■ Assignment:
Continue the letter from the visiting UK teachers to the Bo teachers' group, picking up after its last sentence.

■ Document segment:
——————————

A letter to the Bo Teachers’ Committee from the visiting teachers.

22nd  Feb 2020

Dear John Sandi and Bo OWL Teachers Group,

UK teachers visit Bo. Feb 2020

We wish to write primarily to thank you and congratulate you on organising a very successful, enjoyable and productive visit (9th– 16th Feb). As we sort through and reflect on our photos, videos, gifts and memories we realise we have so much to be grateful for, which took place in a concentrated week but whose effects will last much, much longer.

We are so impressed with the many activities and experiences you enabled to take place. 

  • You managed the logistics of getting two pupils and two teachers from every school to the Field Trip at BCC Waste Management centre and the Growth Centre. Most schools had chosen pupils who remained engaged and were able to express what they had learnt verbally and cascade this information to their schools the next day. This was effective and the learning should have an impact on the attitudes of staff, pupils and parents. We hope the key messages will be followed up by schools in future assemblies and lessons. We know many teachers are passionate about enabling this.
  • Tim and Liz visited all 15 schools and saw many positive developments; many more text books being used in classes (sometimes shared by pupils 1:3), new buildings, in some schools on-going repairs, the increased use of positive behaviour management strategies such as hand clapping or chanting. We also observed your considerable on-going challenges of over-crowding, lack of teachers, teachers still awaiting pin-codes after 5+ years and many others. We admire you so much for your perseverance and will discuss ways in which OWL might influence change.
St Francis School's resource bag
St Francis opening their resource bag at the workshop, with gifts from St Anthony’s
  • Most schools sent three teachers to the workshop which covered Global Learning, our Talking Rubbish Project, Waste Management in Bo, Climate Change and literacy skills developed from ‘One Plastic Bag’ story. The engagement, effort and attitude of participants was fantastic. Some of the interactive tasks needed further explanation eg. The Diamond 9 discussion activity and the story-mapping, but you were not afraid to ask for further help and the results increased understanding of the skills and issues taught. We do now hope that what you have acquired from the workshop will be trialled in your classrooms and we eagerly await feedback and photographic evidence. Eg. A teacher at St Charles Lwanga used the Inside/Outside characterisation activity with the life of Mary of Nazareth. We urge you to go ahead developing one another’s digital capacity using mobile phones (mini-computers!) to access the internet for further Global Learning and increased global communication.

——————————

■ Recorded information:
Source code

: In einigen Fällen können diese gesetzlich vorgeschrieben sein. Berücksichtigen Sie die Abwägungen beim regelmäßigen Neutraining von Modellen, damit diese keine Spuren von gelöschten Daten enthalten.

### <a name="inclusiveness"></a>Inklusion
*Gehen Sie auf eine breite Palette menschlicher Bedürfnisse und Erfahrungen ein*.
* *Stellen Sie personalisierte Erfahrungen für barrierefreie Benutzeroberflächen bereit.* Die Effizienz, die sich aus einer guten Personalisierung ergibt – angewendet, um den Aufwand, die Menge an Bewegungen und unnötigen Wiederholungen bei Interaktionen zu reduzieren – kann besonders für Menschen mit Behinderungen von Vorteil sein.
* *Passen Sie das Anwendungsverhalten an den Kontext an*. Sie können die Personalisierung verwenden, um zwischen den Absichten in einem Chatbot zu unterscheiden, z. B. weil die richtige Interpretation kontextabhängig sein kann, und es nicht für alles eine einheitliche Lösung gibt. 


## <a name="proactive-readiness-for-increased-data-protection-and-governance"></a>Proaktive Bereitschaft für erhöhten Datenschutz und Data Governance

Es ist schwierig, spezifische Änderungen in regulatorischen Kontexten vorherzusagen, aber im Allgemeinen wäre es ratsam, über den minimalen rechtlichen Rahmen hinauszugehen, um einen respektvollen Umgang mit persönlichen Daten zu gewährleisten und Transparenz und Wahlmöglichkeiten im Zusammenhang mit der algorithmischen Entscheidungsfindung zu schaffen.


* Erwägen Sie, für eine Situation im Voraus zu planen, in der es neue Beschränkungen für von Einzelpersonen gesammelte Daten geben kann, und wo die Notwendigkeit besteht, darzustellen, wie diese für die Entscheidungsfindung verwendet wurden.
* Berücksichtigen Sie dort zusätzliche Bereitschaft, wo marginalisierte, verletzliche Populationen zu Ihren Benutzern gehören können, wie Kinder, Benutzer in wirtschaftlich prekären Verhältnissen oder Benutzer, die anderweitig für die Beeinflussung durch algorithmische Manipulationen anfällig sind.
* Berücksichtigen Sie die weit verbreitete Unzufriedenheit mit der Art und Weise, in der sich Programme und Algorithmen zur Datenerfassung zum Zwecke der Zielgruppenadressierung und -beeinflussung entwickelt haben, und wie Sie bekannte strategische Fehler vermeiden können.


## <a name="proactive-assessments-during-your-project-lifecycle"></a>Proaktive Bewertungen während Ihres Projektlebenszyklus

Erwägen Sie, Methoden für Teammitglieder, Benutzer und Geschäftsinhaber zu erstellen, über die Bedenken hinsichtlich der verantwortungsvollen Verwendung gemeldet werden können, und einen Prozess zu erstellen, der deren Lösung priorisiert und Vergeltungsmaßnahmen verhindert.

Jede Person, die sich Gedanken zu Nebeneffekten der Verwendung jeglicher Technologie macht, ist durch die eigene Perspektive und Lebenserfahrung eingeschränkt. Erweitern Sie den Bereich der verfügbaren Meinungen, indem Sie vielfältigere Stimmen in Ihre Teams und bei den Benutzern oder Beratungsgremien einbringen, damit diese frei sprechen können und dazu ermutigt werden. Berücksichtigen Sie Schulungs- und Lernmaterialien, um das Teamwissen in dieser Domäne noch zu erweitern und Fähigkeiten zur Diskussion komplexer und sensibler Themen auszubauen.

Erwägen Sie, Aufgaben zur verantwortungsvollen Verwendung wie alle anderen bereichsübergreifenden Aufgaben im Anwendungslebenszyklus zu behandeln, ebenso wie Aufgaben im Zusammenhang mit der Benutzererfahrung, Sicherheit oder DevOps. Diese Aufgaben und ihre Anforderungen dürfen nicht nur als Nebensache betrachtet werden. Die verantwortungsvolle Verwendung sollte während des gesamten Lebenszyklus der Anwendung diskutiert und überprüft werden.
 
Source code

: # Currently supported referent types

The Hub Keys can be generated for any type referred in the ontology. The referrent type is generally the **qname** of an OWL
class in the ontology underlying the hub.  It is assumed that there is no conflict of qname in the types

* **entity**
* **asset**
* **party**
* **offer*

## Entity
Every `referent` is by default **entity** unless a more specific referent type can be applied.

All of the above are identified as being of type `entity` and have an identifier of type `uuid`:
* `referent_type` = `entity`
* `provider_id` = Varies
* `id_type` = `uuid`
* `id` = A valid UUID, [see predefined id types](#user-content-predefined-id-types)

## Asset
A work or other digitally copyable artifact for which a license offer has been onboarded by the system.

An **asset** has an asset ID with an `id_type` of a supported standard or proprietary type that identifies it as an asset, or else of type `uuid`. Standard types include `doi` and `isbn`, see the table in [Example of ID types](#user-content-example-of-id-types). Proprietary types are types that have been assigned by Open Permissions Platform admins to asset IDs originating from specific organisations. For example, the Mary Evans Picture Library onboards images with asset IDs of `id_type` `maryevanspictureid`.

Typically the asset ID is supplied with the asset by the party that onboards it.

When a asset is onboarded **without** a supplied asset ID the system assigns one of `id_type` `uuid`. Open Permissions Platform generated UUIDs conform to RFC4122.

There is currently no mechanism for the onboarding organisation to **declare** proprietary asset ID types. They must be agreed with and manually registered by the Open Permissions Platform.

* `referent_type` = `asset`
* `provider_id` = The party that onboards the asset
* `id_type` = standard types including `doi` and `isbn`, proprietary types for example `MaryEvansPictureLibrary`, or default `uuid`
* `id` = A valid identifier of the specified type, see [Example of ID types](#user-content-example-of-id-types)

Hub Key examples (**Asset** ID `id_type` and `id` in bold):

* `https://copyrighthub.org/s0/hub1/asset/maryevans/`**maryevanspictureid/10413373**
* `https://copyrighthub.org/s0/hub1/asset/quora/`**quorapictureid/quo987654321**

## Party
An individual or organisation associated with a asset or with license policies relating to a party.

——————————

■ Result:
  • We were interviewed by SLBC for a radio programme the following evening to spread the positive work of OWL further.
  • You organised visits to many other places which have increased our understanding of life in Bo; the Waste site at Mile 5, the Teaching Service Commission, Paul School for the Blind, Sunday morning church at St Francis and St Teresa and a journey to Kenema, Segbwema and finally Yandohun village where we were able to pass on condolences to the family and friends of our dear late Chairman Maada. Here we also admired the recently renovated ‘barrie’ and re-built school and gave a case of resources to the school.
  • We were treated to a number of social events which have deepened our friendships and enabled us to know more about each other. A great evening out dancing at Sidami’s, followed by the boys being taken to Dreams to witness yet another aspect of Bo life. The Social Secretaries excelled themselves again, catering for both the welcome evening and the farewell party, as well as an evening for the June 2019 team to reunite over food, drinks, music and laughter. The gifts you gave us will be treasured along with our memories of this amazing visit.
  • The hospitality, friendship and care shown by the staff of the OWL Centre was, as usual, superb and we felt very welcome and comfortable.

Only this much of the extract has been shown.